- [DIRECTIONS FOR THIS TASK] Which people are named in the text on health benefits for part-time elected officials? List every one.

- [DOCUMENT EXCERPT]
········
Acting Attorney General Matthew J. Platkin said each was charged with theft by unlawful taking (from the State Health Benefits Program) and tampering with public records information (for attempts to make it look like they worked full time).
Platkin said the alleged actions to get unwarranted paid health coverage were “breaches of the public trust” and he pledged, ““We will work tirelessly to root out public corruption and restore faith in our institutions.”
A little more than a decade ago, getting underserved health coverage cheated the paying public, but it wasn’t against state law. Until then it was common and up to municipalities to put an end to the practice by their officials.
In 2009, Ocean City Mayor Sal Perillo was attacked for proposing to eliminate health-insurance benefits for City Council members, who worked part-time. He figured the city and taxpayers would save $150,000 a year.
Absecon and Port Republic had never offered health benefits to their part-time elected officials. Galloway Township Council members started the next year right by voting unanimously to eliminate their own health benefits
Pressure built on state legislators, who were also part-time employees receiving health coverage. That same year, 2010, New Jersey enacted a law requiring elected officials to be full-time employees “whose hours of work are fixed at 35 or more per week” to be eligible for the State Health Benefits Program and employer-provided health care.
In Wildwood, the investigation found Byron, Troiano and Mikulski were never full-time employees as defined by state law. They did not receive vacation, sick or personal days, and they maintained no regular schedule.
Platkin said Troiano and Byron falsely signed and submitted timesheets to the city indicating they worked full days Monday through Friday. As a result, Wildwood and the state plan paid more than $286,500 in premiums and claims on behalf of Troiano from July 2011 through December 2019. For Byron, the state plan paid more than $608,900 in premiums and claims on his behalf from July 2011 through 2021.
That’s a lot of money and we’re glad to see the Attorney General’s Office pursuing the case.
But the numbers are small compared to the tens of millions taken with fraudulent prescriptions mainly for compounded medicines by corrupt benefits managers, doctors and dozens of regular government workers supposedly serving the public, not stealing from it. We share the widespread interest in making sure that case is pursued to its just end as well.
········
- [SUPPLIED DATA]
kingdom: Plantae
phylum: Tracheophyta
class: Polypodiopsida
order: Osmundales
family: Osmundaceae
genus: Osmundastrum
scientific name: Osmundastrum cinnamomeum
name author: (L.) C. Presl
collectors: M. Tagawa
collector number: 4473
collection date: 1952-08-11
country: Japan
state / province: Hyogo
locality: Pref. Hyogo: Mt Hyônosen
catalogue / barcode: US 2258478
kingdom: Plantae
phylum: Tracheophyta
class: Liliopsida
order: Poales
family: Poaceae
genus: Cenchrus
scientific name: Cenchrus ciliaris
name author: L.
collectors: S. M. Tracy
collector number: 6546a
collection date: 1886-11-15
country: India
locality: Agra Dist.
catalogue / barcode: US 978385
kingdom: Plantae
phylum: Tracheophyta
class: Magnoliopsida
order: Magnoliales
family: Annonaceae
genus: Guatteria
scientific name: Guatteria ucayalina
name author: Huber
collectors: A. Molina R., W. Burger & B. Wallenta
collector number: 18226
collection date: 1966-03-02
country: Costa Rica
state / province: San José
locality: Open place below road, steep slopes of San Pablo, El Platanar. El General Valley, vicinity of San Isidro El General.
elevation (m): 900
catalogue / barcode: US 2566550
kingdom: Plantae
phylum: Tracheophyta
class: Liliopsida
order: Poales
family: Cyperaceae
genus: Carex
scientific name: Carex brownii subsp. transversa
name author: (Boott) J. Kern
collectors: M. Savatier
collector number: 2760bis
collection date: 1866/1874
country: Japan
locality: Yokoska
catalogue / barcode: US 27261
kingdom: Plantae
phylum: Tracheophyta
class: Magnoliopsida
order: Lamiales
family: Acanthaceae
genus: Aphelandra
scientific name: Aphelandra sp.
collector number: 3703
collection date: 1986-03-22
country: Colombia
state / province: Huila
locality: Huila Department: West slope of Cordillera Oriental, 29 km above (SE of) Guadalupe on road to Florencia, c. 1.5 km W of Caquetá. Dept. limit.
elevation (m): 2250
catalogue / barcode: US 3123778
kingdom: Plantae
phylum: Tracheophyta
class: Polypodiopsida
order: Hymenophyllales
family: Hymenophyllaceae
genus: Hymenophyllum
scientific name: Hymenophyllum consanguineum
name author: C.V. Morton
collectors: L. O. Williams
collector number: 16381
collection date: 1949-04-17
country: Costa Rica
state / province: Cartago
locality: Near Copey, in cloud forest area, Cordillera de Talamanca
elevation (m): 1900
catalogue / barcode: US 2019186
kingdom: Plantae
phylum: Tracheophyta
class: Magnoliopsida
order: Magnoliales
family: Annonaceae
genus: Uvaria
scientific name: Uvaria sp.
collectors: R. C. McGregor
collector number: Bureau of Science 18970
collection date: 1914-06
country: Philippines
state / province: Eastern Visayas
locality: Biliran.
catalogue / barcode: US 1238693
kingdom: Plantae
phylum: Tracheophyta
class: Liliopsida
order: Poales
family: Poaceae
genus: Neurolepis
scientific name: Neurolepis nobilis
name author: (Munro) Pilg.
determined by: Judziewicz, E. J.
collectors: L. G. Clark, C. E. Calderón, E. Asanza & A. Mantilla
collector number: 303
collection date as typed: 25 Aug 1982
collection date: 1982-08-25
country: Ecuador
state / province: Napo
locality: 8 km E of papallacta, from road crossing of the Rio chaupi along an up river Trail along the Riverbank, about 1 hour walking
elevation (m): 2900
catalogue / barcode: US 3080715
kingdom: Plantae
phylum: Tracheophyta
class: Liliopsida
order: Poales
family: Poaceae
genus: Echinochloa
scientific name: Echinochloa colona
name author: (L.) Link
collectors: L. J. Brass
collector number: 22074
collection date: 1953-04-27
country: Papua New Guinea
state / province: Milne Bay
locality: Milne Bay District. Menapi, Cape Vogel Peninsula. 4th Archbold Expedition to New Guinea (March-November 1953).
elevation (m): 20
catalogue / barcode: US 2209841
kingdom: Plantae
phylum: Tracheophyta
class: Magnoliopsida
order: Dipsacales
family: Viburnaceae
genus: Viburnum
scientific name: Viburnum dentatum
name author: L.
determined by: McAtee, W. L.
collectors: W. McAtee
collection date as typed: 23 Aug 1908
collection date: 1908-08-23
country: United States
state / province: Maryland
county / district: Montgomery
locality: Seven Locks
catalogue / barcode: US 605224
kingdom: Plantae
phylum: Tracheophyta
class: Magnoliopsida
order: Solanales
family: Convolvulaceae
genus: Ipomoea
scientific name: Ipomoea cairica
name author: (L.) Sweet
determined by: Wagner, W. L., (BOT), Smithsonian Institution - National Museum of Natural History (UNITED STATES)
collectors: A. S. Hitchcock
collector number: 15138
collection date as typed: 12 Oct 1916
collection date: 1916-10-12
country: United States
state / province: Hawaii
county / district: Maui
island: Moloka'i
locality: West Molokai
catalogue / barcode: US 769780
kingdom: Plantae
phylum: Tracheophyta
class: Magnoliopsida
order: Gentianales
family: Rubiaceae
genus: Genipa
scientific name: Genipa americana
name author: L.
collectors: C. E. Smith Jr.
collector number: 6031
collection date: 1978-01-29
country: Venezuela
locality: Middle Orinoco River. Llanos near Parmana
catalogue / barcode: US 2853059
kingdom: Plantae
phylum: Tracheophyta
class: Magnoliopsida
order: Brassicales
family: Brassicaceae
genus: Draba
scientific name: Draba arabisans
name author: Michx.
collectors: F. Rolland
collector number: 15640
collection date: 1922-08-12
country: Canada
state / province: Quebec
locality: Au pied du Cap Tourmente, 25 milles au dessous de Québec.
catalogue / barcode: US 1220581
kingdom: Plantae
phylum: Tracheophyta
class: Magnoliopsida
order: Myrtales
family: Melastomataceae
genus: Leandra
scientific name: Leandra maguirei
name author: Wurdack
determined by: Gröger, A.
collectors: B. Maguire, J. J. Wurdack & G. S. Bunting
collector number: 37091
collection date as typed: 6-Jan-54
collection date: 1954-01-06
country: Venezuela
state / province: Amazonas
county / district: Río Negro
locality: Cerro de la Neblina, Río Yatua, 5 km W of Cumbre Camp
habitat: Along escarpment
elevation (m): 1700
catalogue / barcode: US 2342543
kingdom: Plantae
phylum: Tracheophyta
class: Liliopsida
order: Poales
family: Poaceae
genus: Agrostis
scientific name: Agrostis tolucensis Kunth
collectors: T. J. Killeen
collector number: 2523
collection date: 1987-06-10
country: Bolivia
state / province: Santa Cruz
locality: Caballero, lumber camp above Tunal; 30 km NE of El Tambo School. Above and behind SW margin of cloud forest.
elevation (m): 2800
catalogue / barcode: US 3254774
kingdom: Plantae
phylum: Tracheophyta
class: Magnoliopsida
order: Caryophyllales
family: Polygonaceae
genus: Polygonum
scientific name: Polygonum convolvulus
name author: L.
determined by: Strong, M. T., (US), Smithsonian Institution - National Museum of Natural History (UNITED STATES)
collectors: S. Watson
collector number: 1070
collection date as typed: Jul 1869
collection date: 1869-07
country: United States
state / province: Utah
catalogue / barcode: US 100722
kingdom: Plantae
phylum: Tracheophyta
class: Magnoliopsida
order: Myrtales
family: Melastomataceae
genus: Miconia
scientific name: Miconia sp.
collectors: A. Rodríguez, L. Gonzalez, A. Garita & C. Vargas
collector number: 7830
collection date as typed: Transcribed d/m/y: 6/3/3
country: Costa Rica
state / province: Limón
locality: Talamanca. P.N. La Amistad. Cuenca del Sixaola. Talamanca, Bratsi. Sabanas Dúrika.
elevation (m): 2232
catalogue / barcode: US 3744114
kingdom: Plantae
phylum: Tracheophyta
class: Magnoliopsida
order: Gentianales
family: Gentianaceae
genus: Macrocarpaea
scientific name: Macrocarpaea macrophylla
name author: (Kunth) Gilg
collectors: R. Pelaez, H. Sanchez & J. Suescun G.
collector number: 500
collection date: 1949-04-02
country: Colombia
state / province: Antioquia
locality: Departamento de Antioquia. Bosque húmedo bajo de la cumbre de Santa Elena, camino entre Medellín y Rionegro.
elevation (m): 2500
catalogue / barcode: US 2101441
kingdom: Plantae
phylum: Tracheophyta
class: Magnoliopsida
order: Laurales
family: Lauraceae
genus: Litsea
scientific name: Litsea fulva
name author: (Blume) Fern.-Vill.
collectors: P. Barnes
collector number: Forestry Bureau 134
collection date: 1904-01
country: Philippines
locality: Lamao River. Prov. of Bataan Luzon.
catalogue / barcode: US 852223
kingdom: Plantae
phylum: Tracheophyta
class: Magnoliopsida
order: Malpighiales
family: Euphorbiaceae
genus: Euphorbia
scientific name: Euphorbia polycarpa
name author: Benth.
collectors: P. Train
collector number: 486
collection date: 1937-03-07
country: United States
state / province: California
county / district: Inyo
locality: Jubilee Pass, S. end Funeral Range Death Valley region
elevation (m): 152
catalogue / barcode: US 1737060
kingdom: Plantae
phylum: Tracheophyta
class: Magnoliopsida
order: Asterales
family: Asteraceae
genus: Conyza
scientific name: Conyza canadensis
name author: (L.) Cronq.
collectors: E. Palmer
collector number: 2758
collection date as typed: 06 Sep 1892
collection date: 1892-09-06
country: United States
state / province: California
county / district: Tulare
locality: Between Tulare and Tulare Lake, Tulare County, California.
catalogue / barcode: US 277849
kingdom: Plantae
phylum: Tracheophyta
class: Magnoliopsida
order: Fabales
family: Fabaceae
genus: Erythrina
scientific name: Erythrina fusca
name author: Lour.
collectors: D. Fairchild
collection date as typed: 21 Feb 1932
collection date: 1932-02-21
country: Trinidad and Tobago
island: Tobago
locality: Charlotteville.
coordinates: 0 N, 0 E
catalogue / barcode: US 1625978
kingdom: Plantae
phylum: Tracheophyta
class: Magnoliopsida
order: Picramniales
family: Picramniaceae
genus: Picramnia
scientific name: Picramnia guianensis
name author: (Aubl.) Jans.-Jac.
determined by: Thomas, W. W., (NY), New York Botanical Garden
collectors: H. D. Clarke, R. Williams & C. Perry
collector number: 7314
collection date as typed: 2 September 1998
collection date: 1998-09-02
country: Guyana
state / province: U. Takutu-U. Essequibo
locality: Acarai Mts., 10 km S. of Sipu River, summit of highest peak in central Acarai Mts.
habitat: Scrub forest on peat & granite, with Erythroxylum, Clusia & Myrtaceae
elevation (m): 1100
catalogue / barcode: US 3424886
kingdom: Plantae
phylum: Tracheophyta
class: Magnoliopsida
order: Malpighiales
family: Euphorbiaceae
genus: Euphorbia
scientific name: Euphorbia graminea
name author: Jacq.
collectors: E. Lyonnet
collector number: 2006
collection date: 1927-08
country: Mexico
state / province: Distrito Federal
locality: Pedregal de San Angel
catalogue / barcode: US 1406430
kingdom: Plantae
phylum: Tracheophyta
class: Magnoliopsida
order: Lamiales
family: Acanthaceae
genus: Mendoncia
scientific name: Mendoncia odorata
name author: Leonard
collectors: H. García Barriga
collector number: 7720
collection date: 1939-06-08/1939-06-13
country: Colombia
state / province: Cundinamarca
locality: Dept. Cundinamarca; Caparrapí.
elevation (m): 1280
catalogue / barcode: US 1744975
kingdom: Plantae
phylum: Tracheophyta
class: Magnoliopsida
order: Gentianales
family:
········
- [ANSWER TO THIS TASK]
- Matthew J. Platkin
- Sal Perillo
- Byron
- Troiano
- Mikulski